Journal of Substance Abuse Treatment | 2016
Ravindra Rao; Piyali Mandal; Rishab Gupta; Prashanth Ramshankar; Ashwani Kumar Mishra; Atul Ambekar; Sonali Jhanjee; Anju Dhawan
INTRODUCTION Substance abuse and criminality share a complex relationship. The rates of substance use among the prisoners, and that of criminal acts among substance users in community setting are high. Data from South Asian countries, including from India are inadequate. This study aimed to assess the pattern of criminal acts among opioid-dependent subjects and their substance use pattern in the month before, during and after imprisonment. METHODS Using a cross-sectional study design and purposive sampling, opioid-dependent subjects (n=101) attending two community drug treatment clinics who have had any contact with the law were assessed using a specifically-designed tool to record criminal acts and substance use before, during and after last imprisonment. RESULTS Most subjects (93%) had committed illegal acts in their lifetime. Physical assault was the most common illegal act, while 23% reported selling drugs and 9% reported committing serious crimes.
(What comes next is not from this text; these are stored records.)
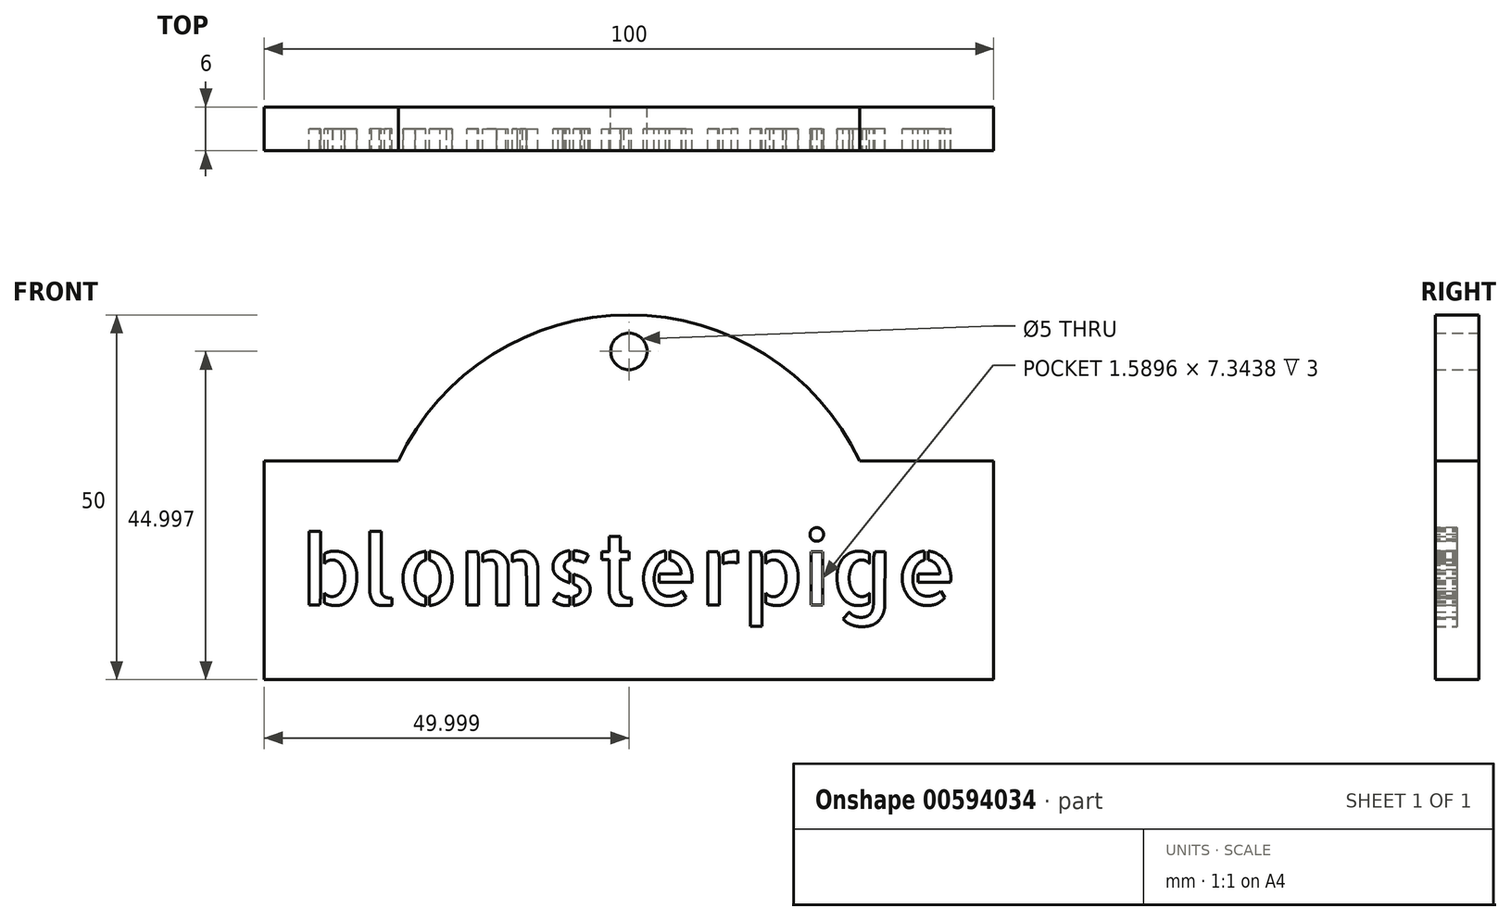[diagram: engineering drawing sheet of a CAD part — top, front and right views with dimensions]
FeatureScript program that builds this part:
annotation { "Feature Type Name" : "Feature", "Feature Type Description" : "" }
export const myFeature = defineFeature(function(context is Context, id is Id, definition is map)
    precondition{}
    {
        {
            var Q0;
            Q0=qCreatedBy(makeId("Front.planeOp"),FACE);
            var sketch = newSketch(context, id + "F0", { "sketchPlane" : qUnion([Q0])});
            skLineSegment(sketch, "E0.bottom", {"start": v(-100.44, 43.18) * mm, "end": v(-82.06, 43.18) * mm});
            skLineSegment(sketch, "E0.top", {"start": v(-100.44, 13.18) * mm, "end": v(-0.44, 13.18) * mm});
            skLineSegment(sketch, "E0.left", {"start": v(-100.44, 43.18) * mm, "end": v(-100.44, 13.18) * mm});
            skLineSegment(sketch, "E0.right", {"start": v(-0.44, 43.18) * mm, "end": v(-0.44, 13.18) * mm});
            skArc(sketch, "E1", {"start": v(-18.82, 43.18) * mm, "mid": v(-50.44, 63.18) * mm, "end": v(-82.06, 43.18) * mm});
            skCircle(sketch, "E2", {"center": v(-50.44, 58.18) * mm, "radius": 2.5 * mm});
            skText(sketch, "E3", { "text": "blomsterpige\n", "fontName": "AllertaStencil-Regular.ttf"});
            skPoint(sketch, "E4", {"position": v(-50.44, 13.18) * mm});
            skPoint(sketch, "E5", {"position": v(-0.44, 28.18) * mm});
            skPoint(sketch, "E6", {"position": v(-50.44, 43.18) * mm});
            skPoint(sketch, "E7", {"position": v(-50.44, 63.18) * mm});
            skPoint(sketch, "E8", {"position": v(-5.44, 28.18) * mm});
            skLineSegment(sketch, "E9.trimOffspring", {"start": v(-18.82, 43.18) * mm, "end": v(-0.44, 43.18) * mm});
            const initialGuessF0  = {"E3": [-0.09544, 0.02338, 1, 0, 0.0096]};
            skSetInitialGuess(sketch, initialGuessF0);
            skSolve(sketch);
        }
        {
            var Q0;
            Q0=makeQuery(id+"F0.imprint","IMPRINT",FACE,{"disambiguationData":[TD([[makeQuery(id+"F0.imprint","IMPRINT",EDGE,{"derivedFrom":sQuery(id+"F0.wireOp",EDGE,"E3.sketch_text.stroke-104")}),-1.0]])]});
            var Q1;
            Q1=makeQuery(id+"F0.imprint","IMPRINT",FACE,{"disambiguationData":[TD([[makeQuery(id+"F0.imprint","IMPRINT",EDGE,{"derivedFrom":sQuery(id+"F0.wireOp",EDGE,"E3.sketch_text.stroke-151")}),-1.0]])]});
            var Q2;
            Q2=makeQuery(id+"F0.imprint","IMPRINT",FACE,{"disambiguationData":[TD([[makeQuery(id+"F0.imprint","IMPRINT",EDGE,{"derivedFrom":sQuery(id+"F0.wireOp",EDGE,"E3.sketch_text.stroke-142")}),-1.0]])]});
            var Q3;
            Q3 = qSketchRegion(id + "F0", true);
            var Q4;
            Q4=makeQuery(id+"F0.imprint","IMPRINT",FACE,{"disambiguationData":[TD([[makeQuery(id+"F0.imprint","IMPRINT",EDGE,{"derivedFrom":sQuery(id+"F0.wireOp",EDGE,"E3.sketch_text.stroke-122")}),-1.0]])]});
            var Q5;
            Q5=makeQuery(id+"F0.imprint","IMPRINT",FACE,{"disambiguationData":[TD([[makeQuery(id+"F0.imprint","IMPRINT",EDGE,{"derivedFrom":sQuery(id+"F0.wireOp",EDGE,"E3.sketch_text.stroke-227")}),-1.0]])]});
            var Q6;
            Q6=makeQuery(id+"F0.imprint","IMPRINT",FACE,{"disambiguationData":[TD([[makeQuery(id+"F0.imprint","IMPRINT",EDGE,{"derivedFrom":sQuery(id+"F0.wireOp",EDGE,"E3.sketch_text.stroke-241")}),-1.0]])]});
            var Q7;
            Q7=makeQuery(id+"F0.imprint","IMPRINT",FACE,{"disambiguationData":[TD([[makeQuery(id+"F0.imprint","IMPRINT",EDGE,{"derivedFrom":sQuery(id+"F0.wireOp",EDGE,"E3.sketch_text.stroke-246")}),-1.0]])]});
            var Q8;
            Q8=makeQuery(id+"F0.imprint","IMPRINT",FACE,{"disambiguationData":[TD([[makeQuery(id+"F0.imprint","IMPRINT",EDGE,{"derivedFrom":sQuery(id+"F0.wireOp",EDGE,"E3.sketch_text.stroke-272")}),-1.0]])]});
            var Q9;
            Q9=makeQuery(id+"F0.imprint","IMPRINT",FACE,{"disambiguationData":[TD([[makeQuery(id+"F0.imprint","IMPRINT",EDGE,{"derivedFrom":sQuery(id+"F0.wireOp",EDGE,"E3.sketch_text.stroke-284")}),-1.0]])]});
            var Q10;
            Q10=makeQuery(id+"F0.imprint","IMPRINT",FACE,{"disambiguationData":[TD([[makeQuery(id+"F0.imprint","IMPRINT",EDGE,{"derivedFrom":sQuery(id+"F0.wireOp",EDGE,"E3.sketch_text.stroke-203")}),-1.0]])]});
            var Q11;
            Q11=makeQuery(id+"F0.imprint","IMPRINT",FACE,{"disambiguationData":[TD([[makeQuery(id+"F0.imprint","IMPRINT",EDGE,{"derivedFrom":sQuery(id+"F0.wireOp",EDGE,"E3.sketch_text.stroke-165")}),-1.0]])]});
            var Q12;
            Q12=makeQuery(id+"F0.imprint","IMPRINT",FACE,{"disambiguationData":[TD([[makeQuery(id+"F0.imprint","IMPRINT",EDGE,{"derivedFrom":sQuery(id+"F0.wireOp",EDGE,"E3.sketch_text.stroke-190")}),-1.0]])]});
            var Q13;
            Q13=makeQuery(id+"F0.imprint","IMPRINT",FACE,{"disambiguationData":[TD([[makeQuery(id+"F0.imprint","IMPRINT",EDGE,{"derivedFrom":sQuery(id+"F0.wireOp",EDGE,"E3.sketch_text.stroke-0")}),-1.0]])]});
            var Q14;
            Q14=makeQuery(id+"F0.imprint","IMPRINT",FACE,{"disambiguationData":[TD([[makeQuery(id+"F0.imprint","IMPRINT",EDGE,{"derivedFrom":sQuery(id+"F0.wireOp",EDGE,"E3.sketch_text.stroke-6")}),-1.0]])]});
            var Q15;
            Q15=makeQuery(id+"F0.imprint","IMPRINT",FACE,{"disambiguationData":[TD([[makeQuery(id+"F0.imprint","IMPRINT",EDGE,{"derivedFrom":sQuery(id+"F0.wireOp",EDGE,"E3.sketch_text.stroke-33")}),-1.0]])]});
            var Q16;
            Q16=makeQuery(id+"F0.imprint","IMPRINT",FACE,{"disambiguationData":[TD([[makeQuery(id+"F0.imprint","IMPRINT",EDGE,{"derivedFrom":sQuery(id+"F0.wireOp",EDGE,"E3.sketch_text.stroke-51")}),-1.0]])]});
            var Q17;
            Q17=makeQuery(id+"F0.imprint","IMPRINT",FACE,{"disambiguationData":[TD([[makeQuery(id+"F0.imprint","IMPRINT",EDGE,{"derivedFrom":sQuery(id+"F0.wireOp",EDGE,"E3.sketch_text.stroke-67")}),-1.0]])]});
            var Q18;
            Q18=makeQuery(id+"F0.imprint","IMPRINT",FACE,{"disambiguationData":[TD([[makeQuery(id+"F0.imprint","IMPRINT",EDGE,{"derivedFrom":sQuery(id+"F0.wireOp",EDGE,"E3.sketch_text.stroke-83")}),-1.0]])]});
            var Q19;
            Q19=makeQuery(id+"F0.imprint","IMPRINT",FACE,{"disambiguationData":[TD([[makeQuery(id+"F0.imprint","IMPRINT",EDGE,{"derivedFrom":sQuery(id+"F0.wireOp",EDGE,"E3.sketch_text.stroke-88")}),-1.0]])]});
            var Q20;
            Q20=makeQuery(id+"F0.imprint","IMPRINT",FACE,{"disambiguationData":[TD([[makeQuery(id+"F0.imprint","IMPRINT",EDGE,{"derivedFrom":sQuery(id+"F0.wireOp",EDGE,"E3.sketch_text.stroke-340")}),-1.0]])]});
            var Q21;
            Q21=makeQuery(id+"F0.imprint","IMPRINT",FACE,{"disambiguationData":[TD([[makeQuery(id+"F0.imprint","IMPRINT",EDGE,{"derivedFrom":sQuery(id+"F0.wireOp",EDGE,"E3.sketch_text.stroke-310")}),-1.0]])]});
            var Q22;
            Q22=makeQuery(id+"F0.imprint","IMPRINT",FACE,{"disambiguationData":[TD([[makeQuery(id+"F0.imprint","IMPRINT",EDGE,{"derivedFrom":sQuery(id+"F0.wireOp",EDGE,"E3.sketch_text.stroke-327")}),-1.0]])]});
            var Q23;
            Q23=makeQuery(id+"F0.imprint","IMPRINT",FACE,{"disambiguationData":[TD([[makeQuery(id+"F0.imprint","IMPRINT",EDGE,{"derivedFrom":sQuery(id+"F0.wireOp",EDGE,"E0.bottom")}),-1.0]])]});
            var Q24;
            Q24=makeQuery(id+"F0.imprint","IMPRINT",FACE,{"disambiguationData":[TD([[makeQuery(id+"F0.imprint","IMPRINT",EDGE,{"derivedFrom":sQuery(id+"F0.wireOp",EDGE,"E3.sketch_text.stroke-136")}),-1.0]])]});
            var Q25;
            Q25=makeQuery(id+"F0.imprint","IMPRINT",FACE,{"disambiguationData":[TD([[makeQuery(id+"F0.imprint","IMPRINT",EDGE,{"derivedFrom":sQuery(id+"F0.wireOp",EDGE,"E3.sketch_text.stroke-234")}),-1.0]])]});
            var Q26;
            Q26=makeQuery(id+"F0.imprint","IMPRINT",FACE,{"disambiguationData":[TD([[makeQuery(id+"F0.imprint","IMPRINT",EDGE,{"derivedFrom":sQuery(id+"F0.wireOp",EDGE,"E3.sketch_text.stroke-276")}),-1.0]])]});
            extrude(context, id + "F1", {"entities" : qUnion([Q0, Q1, Q2, Q3, Q4, Q5, Q6, Q7, Q8, Q9, Q10, Q11, Q12, Q13, Q14, Q15, Q16, Q17, Q18, Q19, Q20, Q21, Q22, Q23, Q24, Q25, Q26]), "depth" : 3 * mm, "offsetDistance" : 25 * mm});
        }
        {
            var Q0;
            Q0=makeQuery(id+"F0.imprint","IMPRINT",FACE,{"disambiguationData":[TD([[makeQuery(id+"F0.imprint","IMPRINT",EDGE,{"derivedFrom":sQuery(id+"F0.wireOp",EDGE,"E0.bottom")}),-1.0]])]});
            extrude(context, id + "F2", {"entities" : qUnion([Q0]), "operationType" : NewBodyOperationType.ADD, "depth" : 6 * mm, "offsetDistance" : 25 * mm});
        }
    });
About 95% were arrested and 92% had spent time in police lockups. About 29% were arrested for drugs possession or drug use, and 3% of injecting drug users arrested for carrying injection equipment. About 85% had been imprisoned at least once, of whom 88% used psychoactive substances in the 1-month period before their last imprisonment. Opioids were the most common substances used daily (68%), followed by cannabis (34%) and alcohol (22%). Ninety-seven percent reported the availability of substances in prisons, and 65% also used substances during their last imprisonment. Cannabis (35%) was the most common substances used in prison followed by opioids (19%). Seventy-six percent used substances soon after prison release, and 13% of opioid users experienced opioid overdose soon after prison release. Use of cannabis, injecting drugs, and opioid use before imprisonment were predictors of substance use in prison. CONCLUSION Opioid-dependent people have various contacts with the law, including imprisonment. Many users are dependent on substances during prison-entry, which is an important reason for their continued substance use in prisons. There is a need to provide substance abuse treatment across all stages of criminal justice system.